Selected passage ::

The Undoing Project: A Friendship that Changed the World(99)
At any rate, they’d always thought that the most outrageous version of the Linda problem was superfluous to the point they were making—that people judged by representativeness. The very first experiment, like their earlier work on human judgment, showed that plainly enough, and yet Gigerenzer didn’t mention it. He had found their weakest evidence and attacked it, as if it were the only evidence they had. Combining his peculiar handling of the evidence with what struck Danny and Amos as a willful misreading of their words, Gigerenzer gave talks and wrote articles with provocative titles like “How to Make Cognitive Illusions Disappear.” “Making cognitive illusions disappear was really making us disappear,” said Danny. “He was obsessed. I’ve never seen anything like it.”
Gigerenzer came to be identified with a strain of thought known as evolutionary psychology, which had in it the notion that the human mind, having adapted to its environment, must be very well suited to it. It certainly wouldn’t be susceptible to systematic biases. Amos found that notion absurd. The mind was more like a coping mechanism than it was a perfectly designed tool. “The brain appears to be programmed, loosely speaking, to provide as much certainty as it can,” he once said, in a talk to a group of Wall Street executives. “It is apparently designed to make the best possible case for a given interpretation rather than to represent all the uncertainty about a given situation.” The mind, when it dealt with uncertain situations, was like a Swiss Army knife. It was a good enough tool for most jobs required of it, but not exactly suited to anything—and certainly not fully “evolved.” “Listen to evolutionary psychologists long enough,” Amos said, “and you’ll stop believing in evolution.”

Explore the material ::
**1)** In the passage about Gigerenzer's dispute with Danny and Amos, what did Amos compare the mind to when it dealt with uncertain situations?
**2)** Carry the passage about Gigerenzer's dispute with Danny and Amos forward, beginning right after its final sentence.

Data extract ::
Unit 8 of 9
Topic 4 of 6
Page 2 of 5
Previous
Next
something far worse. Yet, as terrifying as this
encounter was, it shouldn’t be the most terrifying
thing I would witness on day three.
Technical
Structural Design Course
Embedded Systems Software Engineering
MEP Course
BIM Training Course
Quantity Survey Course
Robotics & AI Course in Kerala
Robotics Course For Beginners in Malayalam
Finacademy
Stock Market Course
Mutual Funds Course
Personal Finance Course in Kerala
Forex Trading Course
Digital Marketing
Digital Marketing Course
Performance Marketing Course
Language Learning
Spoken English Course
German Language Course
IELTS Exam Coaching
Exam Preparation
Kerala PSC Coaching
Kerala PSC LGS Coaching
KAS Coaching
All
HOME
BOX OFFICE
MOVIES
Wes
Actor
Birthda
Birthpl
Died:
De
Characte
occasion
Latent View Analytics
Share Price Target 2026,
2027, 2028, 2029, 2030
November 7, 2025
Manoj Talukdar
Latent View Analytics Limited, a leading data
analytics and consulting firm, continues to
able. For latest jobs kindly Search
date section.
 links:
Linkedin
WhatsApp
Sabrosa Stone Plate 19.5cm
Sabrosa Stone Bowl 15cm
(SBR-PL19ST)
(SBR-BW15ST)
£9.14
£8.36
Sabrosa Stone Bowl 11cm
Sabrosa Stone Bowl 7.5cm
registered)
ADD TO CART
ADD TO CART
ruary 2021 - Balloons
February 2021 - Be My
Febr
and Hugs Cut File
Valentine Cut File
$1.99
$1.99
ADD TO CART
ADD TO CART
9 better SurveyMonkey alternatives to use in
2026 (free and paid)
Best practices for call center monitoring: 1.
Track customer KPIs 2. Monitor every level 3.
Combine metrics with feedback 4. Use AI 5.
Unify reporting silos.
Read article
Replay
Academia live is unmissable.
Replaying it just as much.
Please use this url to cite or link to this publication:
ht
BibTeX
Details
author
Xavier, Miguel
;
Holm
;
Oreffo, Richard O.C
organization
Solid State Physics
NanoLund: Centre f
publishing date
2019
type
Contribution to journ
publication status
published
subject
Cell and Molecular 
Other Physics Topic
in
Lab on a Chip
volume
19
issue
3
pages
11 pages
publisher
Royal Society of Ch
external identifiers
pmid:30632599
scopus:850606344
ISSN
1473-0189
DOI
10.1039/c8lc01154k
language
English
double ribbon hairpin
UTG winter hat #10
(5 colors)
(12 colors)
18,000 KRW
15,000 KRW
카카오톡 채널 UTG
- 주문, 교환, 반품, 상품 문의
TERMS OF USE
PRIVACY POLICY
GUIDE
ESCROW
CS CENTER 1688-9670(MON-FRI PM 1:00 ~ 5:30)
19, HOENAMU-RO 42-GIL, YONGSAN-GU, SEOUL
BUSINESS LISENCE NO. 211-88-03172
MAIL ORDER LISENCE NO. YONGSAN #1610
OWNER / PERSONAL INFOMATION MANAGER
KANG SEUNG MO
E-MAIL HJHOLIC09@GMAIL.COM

Results of the exercise ::
**1)** A Swiss Army knife.

**2)**
Danny wanted to understand Gigerenzer better, perhaps even reach out to him. “I was always more sympathetic than Amos to the critics,” said Danny. “I tend to almost automatically take the other side.” He wrote to Amos to say that he thought the man might be in the grip of some mind-warping emotion. Perhaps they should sit down together and see if they might lead him to reason. “Even if it were true you should not say it,” Amos shot back, “and I doubt that it is true. An alternative hypothesis to which I lean is that he is much less emotional than you think, and that he is acting like a lawyer trying to score points to impress the uninformed jury, with little concern for the truth. . . . This does not make me like him more but it makes his behavior easier to understand.”
Danny agreed to help Amos “as a friend,” but it wasn’t long before Amos, once again, was making him miserable. They wrote, and rewrote, drafts of a response to Gigerenzer but at the same time wrote and rewrote the dispute between each other. Danny’s language was always too soft for Amos, and Amos’s language too harsh for Danny. Danny was always the appeaser, Amos the bully. They could agree on seemingly nothing. “I am so desperately unhappy at the idea of revisiting the GG postscript that I am almost ready to have a chance device (or a set of three judges) decide between our two versions,” Danny wrote to Amos. “I don’t feel like arguing about it, and what you write feels alien to me.” Four days later, after Amos had pressed on, Danny added, “On a day on which they announce the discovery of 40 billion new galaxies we argue about six words in a postscript. . . . It is remarkable how ineffective the number of galaxies is as an argument for giving up in the debate between ‘repeat’ and ‘reiterate.’” And then: “Email is the medium of choice at this stage. Every conversation leaves me upset for a long time, which I cannot afford.” To which Amos replied, “I do not get your sensitivity metric. In general, you are the most open minded and least defensive person I know. At the same time, you can get really upset because I rewrote a paragraph you like, or because you chose to interpret a totally harmless comment in an unintended negative way.”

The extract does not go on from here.